--- Task data Enclosed Below ---
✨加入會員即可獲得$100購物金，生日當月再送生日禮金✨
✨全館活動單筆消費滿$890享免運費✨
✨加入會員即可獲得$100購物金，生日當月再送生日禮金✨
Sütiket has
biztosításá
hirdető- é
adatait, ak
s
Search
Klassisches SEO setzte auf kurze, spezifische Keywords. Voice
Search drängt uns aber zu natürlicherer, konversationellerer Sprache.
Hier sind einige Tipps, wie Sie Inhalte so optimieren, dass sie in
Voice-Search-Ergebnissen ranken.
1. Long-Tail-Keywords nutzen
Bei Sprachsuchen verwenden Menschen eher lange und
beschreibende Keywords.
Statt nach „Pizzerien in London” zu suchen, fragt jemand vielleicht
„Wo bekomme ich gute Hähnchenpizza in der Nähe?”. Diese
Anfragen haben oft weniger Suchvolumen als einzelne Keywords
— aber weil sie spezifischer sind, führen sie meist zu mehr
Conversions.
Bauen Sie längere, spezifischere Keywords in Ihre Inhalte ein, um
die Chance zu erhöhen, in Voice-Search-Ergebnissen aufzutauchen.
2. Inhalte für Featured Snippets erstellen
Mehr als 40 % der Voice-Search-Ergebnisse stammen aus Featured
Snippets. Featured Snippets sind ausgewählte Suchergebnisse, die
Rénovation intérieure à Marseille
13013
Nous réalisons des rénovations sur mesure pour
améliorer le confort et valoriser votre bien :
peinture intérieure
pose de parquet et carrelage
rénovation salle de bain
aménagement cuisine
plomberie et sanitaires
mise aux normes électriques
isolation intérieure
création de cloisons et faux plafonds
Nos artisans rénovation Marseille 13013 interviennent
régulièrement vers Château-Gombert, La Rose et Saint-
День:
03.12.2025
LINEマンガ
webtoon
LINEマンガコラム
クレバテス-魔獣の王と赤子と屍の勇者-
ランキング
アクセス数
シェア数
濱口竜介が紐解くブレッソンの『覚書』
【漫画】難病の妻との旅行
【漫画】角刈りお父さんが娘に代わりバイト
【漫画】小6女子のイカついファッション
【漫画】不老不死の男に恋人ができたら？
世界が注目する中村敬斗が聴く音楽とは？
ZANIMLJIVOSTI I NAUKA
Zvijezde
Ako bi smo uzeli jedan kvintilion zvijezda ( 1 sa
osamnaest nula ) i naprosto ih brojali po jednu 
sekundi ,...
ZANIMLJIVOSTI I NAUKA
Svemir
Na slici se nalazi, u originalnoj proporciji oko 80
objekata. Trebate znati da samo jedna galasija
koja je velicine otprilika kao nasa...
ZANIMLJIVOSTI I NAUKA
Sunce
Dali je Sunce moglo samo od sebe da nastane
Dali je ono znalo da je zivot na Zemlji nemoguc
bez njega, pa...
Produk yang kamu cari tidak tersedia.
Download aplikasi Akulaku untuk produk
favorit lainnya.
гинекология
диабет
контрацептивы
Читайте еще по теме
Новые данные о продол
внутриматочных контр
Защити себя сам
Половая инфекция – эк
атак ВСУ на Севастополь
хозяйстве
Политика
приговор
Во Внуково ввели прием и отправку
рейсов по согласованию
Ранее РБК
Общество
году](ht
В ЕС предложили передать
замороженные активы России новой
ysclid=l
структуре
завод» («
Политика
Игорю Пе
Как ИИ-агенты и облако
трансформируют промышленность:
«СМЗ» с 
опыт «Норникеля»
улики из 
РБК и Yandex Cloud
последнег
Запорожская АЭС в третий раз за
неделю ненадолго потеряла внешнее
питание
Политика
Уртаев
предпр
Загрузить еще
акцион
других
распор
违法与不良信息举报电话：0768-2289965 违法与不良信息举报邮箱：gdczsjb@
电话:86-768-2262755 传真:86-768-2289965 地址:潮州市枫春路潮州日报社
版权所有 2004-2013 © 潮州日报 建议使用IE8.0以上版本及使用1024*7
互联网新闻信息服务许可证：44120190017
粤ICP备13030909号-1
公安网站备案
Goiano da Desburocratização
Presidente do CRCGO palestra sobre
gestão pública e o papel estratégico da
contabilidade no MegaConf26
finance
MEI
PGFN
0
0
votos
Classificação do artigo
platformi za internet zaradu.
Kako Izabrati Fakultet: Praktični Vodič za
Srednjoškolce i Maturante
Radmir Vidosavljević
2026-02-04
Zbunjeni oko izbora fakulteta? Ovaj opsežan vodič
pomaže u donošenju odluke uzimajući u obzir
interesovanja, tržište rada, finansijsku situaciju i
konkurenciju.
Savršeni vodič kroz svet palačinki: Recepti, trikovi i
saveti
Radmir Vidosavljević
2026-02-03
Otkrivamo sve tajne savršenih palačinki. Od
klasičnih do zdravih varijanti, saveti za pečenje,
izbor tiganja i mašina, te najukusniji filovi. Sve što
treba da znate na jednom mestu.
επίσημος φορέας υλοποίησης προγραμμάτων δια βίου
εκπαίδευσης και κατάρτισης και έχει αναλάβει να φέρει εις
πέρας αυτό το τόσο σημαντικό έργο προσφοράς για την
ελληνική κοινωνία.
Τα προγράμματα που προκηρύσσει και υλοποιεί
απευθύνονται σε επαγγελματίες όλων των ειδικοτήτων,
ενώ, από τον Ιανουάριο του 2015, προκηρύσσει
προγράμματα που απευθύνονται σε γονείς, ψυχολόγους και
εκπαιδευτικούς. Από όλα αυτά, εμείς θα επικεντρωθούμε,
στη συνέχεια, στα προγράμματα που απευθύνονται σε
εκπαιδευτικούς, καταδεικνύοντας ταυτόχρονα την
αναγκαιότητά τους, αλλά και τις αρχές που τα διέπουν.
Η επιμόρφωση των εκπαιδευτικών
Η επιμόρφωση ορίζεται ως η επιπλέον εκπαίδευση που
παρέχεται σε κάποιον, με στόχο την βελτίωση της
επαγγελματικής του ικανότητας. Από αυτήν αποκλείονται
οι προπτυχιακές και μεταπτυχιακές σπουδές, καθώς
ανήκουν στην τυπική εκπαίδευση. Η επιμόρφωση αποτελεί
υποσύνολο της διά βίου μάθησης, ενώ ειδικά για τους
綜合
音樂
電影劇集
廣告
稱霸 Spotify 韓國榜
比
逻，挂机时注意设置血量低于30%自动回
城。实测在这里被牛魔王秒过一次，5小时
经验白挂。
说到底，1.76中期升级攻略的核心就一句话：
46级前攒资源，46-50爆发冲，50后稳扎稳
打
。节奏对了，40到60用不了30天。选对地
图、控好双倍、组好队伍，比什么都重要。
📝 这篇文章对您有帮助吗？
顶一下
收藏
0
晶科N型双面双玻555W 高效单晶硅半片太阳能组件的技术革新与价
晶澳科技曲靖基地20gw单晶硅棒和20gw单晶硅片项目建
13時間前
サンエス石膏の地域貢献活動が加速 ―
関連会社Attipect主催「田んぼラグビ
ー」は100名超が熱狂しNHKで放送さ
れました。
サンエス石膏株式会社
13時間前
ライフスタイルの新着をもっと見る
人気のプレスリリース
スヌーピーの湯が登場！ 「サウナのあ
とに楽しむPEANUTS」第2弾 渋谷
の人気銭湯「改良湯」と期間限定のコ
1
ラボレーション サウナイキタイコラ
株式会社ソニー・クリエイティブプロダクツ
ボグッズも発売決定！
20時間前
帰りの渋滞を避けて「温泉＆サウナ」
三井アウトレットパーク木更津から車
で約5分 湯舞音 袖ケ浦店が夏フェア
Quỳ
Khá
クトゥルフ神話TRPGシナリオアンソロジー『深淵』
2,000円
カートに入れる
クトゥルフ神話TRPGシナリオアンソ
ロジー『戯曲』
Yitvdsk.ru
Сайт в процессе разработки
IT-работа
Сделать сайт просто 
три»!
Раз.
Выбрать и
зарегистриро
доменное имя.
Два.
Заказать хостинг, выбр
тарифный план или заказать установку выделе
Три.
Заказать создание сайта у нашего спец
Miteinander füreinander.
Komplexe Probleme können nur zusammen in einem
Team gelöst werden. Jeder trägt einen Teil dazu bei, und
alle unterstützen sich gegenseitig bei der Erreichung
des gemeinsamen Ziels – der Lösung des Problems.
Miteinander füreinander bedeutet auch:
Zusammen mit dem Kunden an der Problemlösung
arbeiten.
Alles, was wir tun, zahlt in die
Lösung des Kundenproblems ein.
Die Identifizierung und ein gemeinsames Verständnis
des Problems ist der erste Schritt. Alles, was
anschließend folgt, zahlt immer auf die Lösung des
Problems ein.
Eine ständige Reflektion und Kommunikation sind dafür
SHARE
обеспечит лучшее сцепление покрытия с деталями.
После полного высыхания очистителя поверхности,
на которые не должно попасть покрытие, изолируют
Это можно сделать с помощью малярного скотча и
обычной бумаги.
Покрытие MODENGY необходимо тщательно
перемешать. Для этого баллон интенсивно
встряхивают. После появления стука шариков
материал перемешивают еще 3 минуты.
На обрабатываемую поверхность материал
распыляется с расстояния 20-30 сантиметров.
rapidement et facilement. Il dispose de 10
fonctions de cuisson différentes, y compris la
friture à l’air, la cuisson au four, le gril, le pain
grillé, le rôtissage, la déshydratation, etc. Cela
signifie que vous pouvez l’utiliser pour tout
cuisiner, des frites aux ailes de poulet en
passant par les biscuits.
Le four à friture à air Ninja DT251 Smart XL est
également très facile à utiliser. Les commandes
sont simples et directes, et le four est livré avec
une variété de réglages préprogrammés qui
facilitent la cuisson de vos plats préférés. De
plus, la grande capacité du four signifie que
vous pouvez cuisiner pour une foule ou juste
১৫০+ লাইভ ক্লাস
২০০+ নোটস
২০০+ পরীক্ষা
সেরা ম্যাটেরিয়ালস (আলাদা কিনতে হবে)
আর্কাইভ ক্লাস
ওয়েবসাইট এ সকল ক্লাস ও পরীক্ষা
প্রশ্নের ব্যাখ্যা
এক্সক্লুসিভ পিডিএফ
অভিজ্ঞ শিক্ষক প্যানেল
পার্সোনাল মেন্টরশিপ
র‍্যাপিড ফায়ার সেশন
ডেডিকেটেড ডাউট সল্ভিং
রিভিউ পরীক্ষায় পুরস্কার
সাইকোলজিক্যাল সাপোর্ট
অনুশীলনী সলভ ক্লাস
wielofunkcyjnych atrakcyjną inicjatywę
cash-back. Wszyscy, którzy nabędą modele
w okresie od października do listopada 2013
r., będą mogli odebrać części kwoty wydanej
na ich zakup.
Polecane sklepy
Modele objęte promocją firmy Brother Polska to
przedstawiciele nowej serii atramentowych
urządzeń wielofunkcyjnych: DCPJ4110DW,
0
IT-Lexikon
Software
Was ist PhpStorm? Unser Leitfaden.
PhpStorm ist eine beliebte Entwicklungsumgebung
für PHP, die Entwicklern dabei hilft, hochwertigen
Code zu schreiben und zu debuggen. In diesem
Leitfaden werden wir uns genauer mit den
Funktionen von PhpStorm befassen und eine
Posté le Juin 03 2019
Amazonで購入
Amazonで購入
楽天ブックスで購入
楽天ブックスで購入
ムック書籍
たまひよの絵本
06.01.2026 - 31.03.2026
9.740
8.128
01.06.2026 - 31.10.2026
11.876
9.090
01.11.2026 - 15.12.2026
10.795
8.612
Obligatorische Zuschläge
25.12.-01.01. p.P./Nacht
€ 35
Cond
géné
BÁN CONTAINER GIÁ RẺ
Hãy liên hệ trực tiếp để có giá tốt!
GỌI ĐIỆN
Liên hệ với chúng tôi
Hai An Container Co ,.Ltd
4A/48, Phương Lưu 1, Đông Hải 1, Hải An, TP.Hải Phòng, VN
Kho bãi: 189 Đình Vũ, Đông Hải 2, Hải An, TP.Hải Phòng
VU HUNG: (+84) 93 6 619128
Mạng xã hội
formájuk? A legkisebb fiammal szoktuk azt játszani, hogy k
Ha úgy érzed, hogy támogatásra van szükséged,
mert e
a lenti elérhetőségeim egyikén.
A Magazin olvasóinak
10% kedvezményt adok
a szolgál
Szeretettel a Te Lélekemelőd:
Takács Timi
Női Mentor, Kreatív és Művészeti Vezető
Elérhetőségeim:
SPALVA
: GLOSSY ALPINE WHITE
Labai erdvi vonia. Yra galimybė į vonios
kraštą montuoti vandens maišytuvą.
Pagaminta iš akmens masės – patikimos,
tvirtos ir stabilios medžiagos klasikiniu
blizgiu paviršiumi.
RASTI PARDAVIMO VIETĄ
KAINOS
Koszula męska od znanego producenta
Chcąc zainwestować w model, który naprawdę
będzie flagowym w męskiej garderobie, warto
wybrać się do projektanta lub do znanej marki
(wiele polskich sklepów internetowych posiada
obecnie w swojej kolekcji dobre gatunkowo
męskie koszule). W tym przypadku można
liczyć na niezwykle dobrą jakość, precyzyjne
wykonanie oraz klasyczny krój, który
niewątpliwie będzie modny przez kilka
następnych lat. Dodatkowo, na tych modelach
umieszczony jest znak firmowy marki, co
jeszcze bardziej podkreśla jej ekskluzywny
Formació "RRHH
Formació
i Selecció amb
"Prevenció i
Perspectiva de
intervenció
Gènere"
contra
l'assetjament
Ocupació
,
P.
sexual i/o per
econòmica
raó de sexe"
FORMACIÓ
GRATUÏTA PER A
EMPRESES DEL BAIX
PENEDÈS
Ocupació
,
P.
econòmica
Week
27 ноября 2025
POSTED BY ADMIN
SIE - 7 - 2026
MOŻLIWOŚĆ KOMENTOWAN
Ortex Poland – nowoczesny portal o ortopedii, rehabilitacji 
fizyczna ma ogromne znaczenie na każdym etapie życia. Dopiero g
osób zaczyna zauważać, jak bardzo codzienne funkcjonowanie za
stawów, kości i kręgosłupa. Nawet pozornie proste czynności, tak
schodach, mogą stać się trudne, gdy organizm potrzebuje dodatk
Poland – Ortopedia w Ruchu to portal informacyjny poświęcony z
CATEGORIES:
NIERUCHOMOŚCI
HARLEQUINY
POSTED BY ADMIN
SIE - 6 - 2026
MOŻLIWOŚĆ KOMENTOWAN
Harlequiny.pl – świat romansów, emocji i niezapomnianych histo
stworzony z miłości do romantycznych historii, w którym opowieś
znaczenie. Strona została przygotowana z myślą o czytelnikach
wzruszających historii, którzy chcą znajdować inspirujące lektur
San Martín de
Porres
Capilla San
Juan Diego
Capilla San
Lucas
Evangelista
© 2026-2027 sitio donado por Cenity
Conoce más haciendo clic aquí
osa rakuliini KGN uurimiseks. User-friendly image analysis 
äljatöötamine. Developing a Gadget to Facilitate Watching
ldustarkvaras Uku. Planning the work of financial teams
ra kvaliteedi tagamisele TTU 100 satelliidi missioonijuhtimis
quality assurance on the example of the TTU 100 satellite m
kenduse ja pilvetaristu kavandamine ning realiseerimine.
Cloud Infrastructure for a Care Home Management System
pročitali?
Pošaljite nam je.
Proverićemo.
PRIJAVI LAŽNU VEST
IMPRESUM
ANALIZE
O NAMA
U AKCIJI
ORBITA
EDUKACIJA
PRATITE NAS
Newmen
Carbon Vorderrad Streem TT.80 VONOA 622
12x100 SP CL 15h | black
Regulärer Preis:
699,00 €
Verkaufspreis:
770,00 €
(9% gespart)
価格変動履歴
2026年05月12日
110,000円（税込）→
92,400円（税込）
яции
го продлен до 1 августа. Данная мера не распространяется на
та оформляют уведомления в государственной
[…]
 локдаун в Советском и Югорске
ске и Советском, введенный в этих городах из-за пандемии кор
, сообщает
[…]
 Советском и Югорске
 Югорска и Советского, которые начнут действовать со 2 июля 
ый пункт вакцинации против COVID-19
--- End of Enclosed Task data ---
# Problem description:
Up to and including the line with "Ako bi smo uzeli", output each line of the entries above exactly, starting from the first.

# Written response:
✨加入會員即可獲得$100購物金，生日當月再送生日禮金✨
✨全館活動單筆消費滿$890享免運費✨
✨加入會員即可獲得$100購物金，生日當月再送生日禮金✨
Sütiket has
biztosításá
hirdető- é
adatait, ak
s
Search
Klassisches SEO setzte auf kurze, spezifische Keywords. Voice
Search drängt uns aber zu natürlicherer, konversationellerer Sprache.
Hier sind einige Tipps, wie Sie Inhalte so optimieren, dass sie in
Voice-Search-Ergebnissen ranken.
1. Long-Tail-Keywords nutzen
Bei Sprachsuchen verwenden Menschen eher lange und
beschreibende Keywords.
Statt nach „Pizzerien in London” zu suchen, fragt jemand vielleicht
„Wo bekomme ich gute Hähnchenpizza in der Nähe?”. Diese
Anfragen haben oft weniger Suchvolumen als einzelne Keywords
— aber weil sie spezifischer sind, führen sie meist zu mehr
Conversions.
Bauen Sie längere, spezifischere Keywords in Ihre Inhalte ein, um
die Chance zu erhöhen, in Voice-Search-Ergebnissen aufzutauchen.
2. Inhalte für Featured Snippets erstellen
Mehr als 40 % der Voice-Search-Ergebnisse stammen aus Featured
Snippets. Featured Snippets sind ausgewählte Suchergebnisse, die
Rénovation intérieure à Marseille
13013
Nous réalisons des rénovations sur mesure pour
améliorer le confort et valoriser votre bien :
peinture intérieure
pose de parquet et carrelage
rénovation salle de bain
aménagement cuisine
plomberie et sanitaires
mise aux normes électriques
isolation intérieure
création de cloisons et faux plafonds
Nos artisans rénovation Marseille 13013 interviennent
régulièrement vers Château-Gombert, La Rose et Saint-
День:
03.12.2025
LINEマンガ
webtoon
LINEマンガコラム
クレバテス-魔獣の王と赤子と屍の勇者-
ランキング
アクセス数
シェア数
濱口竜介が紐解くブレッソンの『覚書』
【漫画】難病の妻との旅行
【漫画】角刈りお父さんが娘に代わりバイト
【漫画】小6女子のイカついファッション
【漫画】不老不死の男に恋人ができたら？
世界が注目する中村敬斗が聴く音楽とは？
ZANIMLJIVOSTI I NAUKA
Zvijezde
Ako bi smo uzeli jedan kvintilion zvijezda ( 1 sa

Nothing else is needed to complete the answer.